▸ **EXERCISE REQUIREMENTS**
When you reach the line in the data below that contains "solutions concrètes", please start repeating lines exactly, and stop after the line that contains "ння залишив персонал на рецепції - дуже", repeating nothing else.

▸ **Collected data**
====================
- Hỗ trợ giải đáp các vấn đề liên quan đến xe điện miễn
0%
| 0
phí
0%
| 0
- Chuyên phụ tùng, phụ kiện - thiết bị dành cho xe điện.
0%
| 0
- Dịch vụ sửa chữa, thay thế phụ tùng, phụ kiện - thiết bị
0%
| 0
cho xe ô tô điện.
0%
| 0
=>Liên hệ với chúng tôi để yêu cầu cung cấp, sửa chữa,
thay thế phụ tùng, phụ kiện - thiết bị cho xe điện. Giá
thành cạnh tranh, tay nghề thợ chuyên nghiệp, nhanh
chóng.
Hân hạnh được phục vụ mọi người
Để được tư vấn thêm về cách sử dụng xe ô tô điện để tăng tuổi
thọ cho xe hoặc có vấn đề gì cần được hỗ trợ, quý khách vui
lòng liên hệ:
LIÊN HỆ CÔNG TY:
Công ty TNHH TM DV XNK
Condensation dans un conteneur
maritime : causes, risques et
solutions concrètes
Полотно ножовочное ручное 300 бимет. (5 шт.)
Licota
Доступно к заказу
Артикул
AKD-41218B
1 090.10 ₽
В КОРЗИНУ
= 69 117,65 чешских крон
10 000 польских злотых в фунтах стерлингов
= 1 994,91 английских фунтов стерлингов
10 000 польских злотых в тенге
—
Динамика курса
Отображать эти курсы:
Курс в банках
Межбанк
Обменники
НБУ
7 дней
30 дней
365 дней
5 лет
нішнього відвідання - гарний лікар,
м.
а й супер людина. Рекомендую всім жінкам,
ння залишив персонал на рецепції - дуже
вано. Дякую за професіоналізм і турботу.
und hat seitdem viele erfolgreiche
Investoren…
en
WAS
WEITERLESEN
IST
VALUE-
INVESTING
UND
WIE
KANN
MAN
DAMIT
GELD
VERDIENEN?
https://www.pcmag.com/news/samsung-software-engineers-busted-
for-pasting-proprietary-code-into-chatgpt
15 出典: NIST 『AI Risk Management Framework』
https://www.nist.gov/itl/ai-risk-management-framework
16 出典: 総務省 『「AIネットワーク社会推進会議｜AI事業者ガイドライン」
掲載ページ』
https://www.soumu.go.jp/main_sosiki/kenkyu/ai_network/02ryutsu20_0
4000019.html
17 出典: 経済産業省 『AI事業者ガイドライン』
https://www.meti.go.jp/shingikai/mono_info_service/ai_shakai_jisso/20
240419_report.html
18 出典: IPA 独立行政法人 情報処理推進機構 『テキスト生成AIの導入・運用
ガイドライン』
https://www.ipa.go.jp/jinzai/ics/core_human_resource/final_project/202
====================
▸ **ANSWER FOR THE TASK**
solutions concrètes
Полотно ножовочное ручное 300 бимет. (5 шт.)
Licota
Доступно к заказу
Артикул
AKD-41218B
1 090.10 ₽
В КОРЗИНУ
= 69 117,65 чешских крон
10 000 польских злотых в фунтах стерлингов
= 1 994,91 английских фунтов стерлингов
10 000 польских злотых в тенге
—
Динамика курса
Отображать эти курсы:
Курс в банках
Межбанк
Обменники
НБУ
7 дней
30 дней
365 дней
5 лет
нішнього відвідання - гарний лікар,
м.
а й супер людина. Рекомендую всім жінкам,
ння залишив персонал на рецепції - дуже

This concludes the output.